***** EXERCISE DATA *****

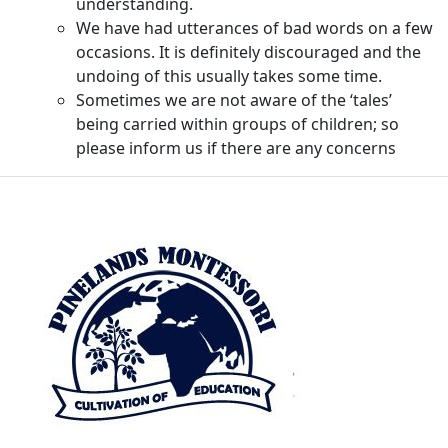
understanding.
We have had utterances of bad words on a few
occasions. It is definitely discouraged and the
undoing of this usually takes some time.
Sometimes we are not aware of the ‘tales’
being carried within groups of children; so
please inform us if there are any concerns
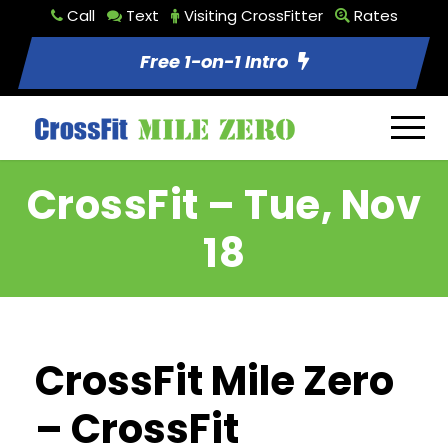
Call
Text
Visiting CrossFitter
Rates
Free 1-on-1 Intro
CrossFit – Tue, Nov
18
CrossFit Mile Zero
– CrossFit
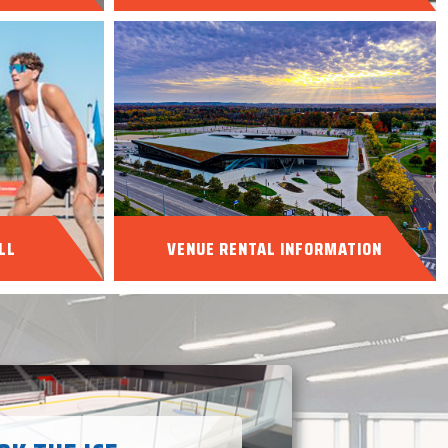
LL
VENUE RENTAL INFORMATION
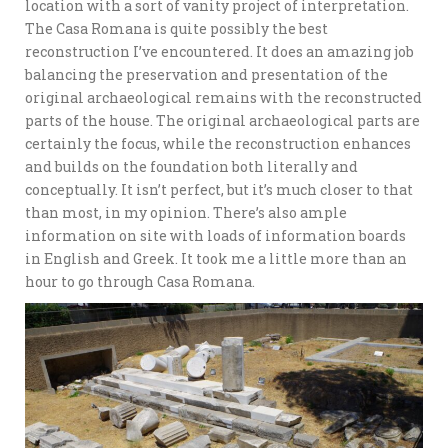
location with a sort of vanity project of interpretation.
The Casa Romana is quite possibly the best
reconstruction I’ve encountered. It does an amazing job
balancing the preservation and presentation of the
original archaeological remains with the reconstructed
parts of the house. The original archaeological parts are
certainly the focus, while the reconstruction enhances
and builds on the foundation both literally and
conceptually. It isn’t perfect, but it’s much closer to that
than most, in my opinion. There’s also ample
information on site with loads of information boards
in English and Greek. It took me a little more than an
hour to go through Casa Romana.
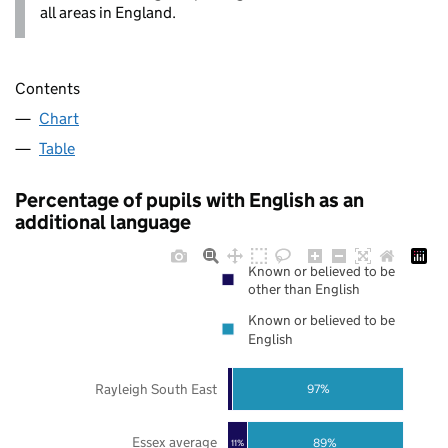
all areas in England.
Contents
Chart
Table
Percentage of pupils with English as an
additional language
Known or believed to be
other than English
Known or believed to be
English
Rayleigh South East
97%
Essex average
89%
11%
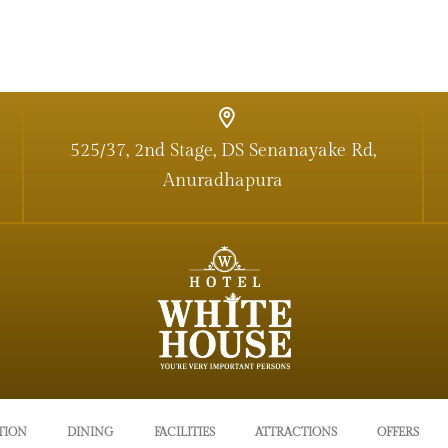
525/37, 2nd Stage, DS Senanayake Rd,
Anuradhapura
TION
DINING
FACILITIES
ATTRACTIONS
OFFERS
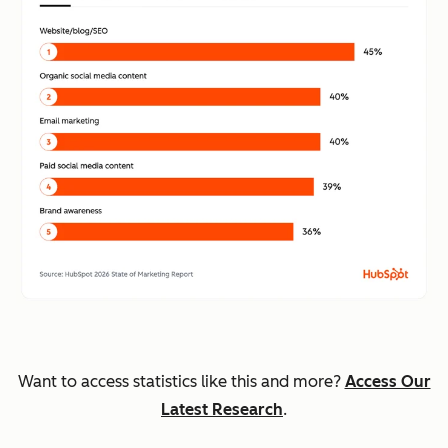
Want to access statistics like this and more?
Access Our
Latest Research
.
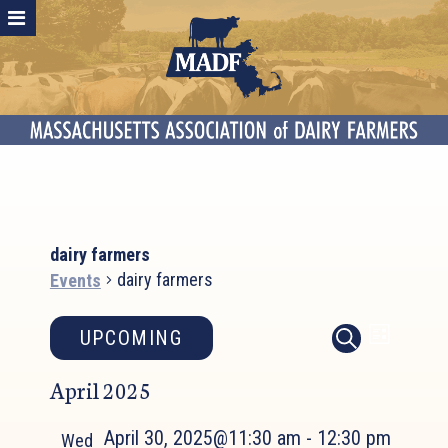
dairy farmers
dairy farmers
Events
Events
Event
Events
UPCOMING
LIST
SEARCH
Search
Views
Select
April 2025
and
Naviga
date.
Views
April 30, 2025@11:30 am
-
12:30 pm
Navigation
Wed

*****

• [WHAT YOU SHOULD DO] Give back exactly the lines from the first line of the data through the line with "information on site", pictures excluded.

• [YOUR SOLUTION]
understanding.
We have had utterances of bad words on a few
occasions. It is definitely discouraged and the
undoing of this usually takes some time.
Sometimes we are not aware of the ‘tales’
being carried within groups of children; so
please inform us if there are any concerns
Call
Text
Visiting CrossFitter
Rates
Free 1-on-1 Intro
CrossFit – Tue, Nov
18
CrossFit Mile Zero
– CrossFit
LL
VENUE RENTAL INFORMATION
location with a sort of vanity project of interpretation.
The Casa Romana is quite possibly the best
reconstruction I’ve encountered. It does an amazing job
balancing the preservation and presentation of the
original archaeological remains with the reconstructed
parts of the house. The original archaeological parts are
certainly the focus, while the reconstruction enhances
and builds on the foundation both literally and
conceptually. It isn’t perfect, but it’s much closer to that
than most, in my opinion. There’s also ample
information on site with loads of information boards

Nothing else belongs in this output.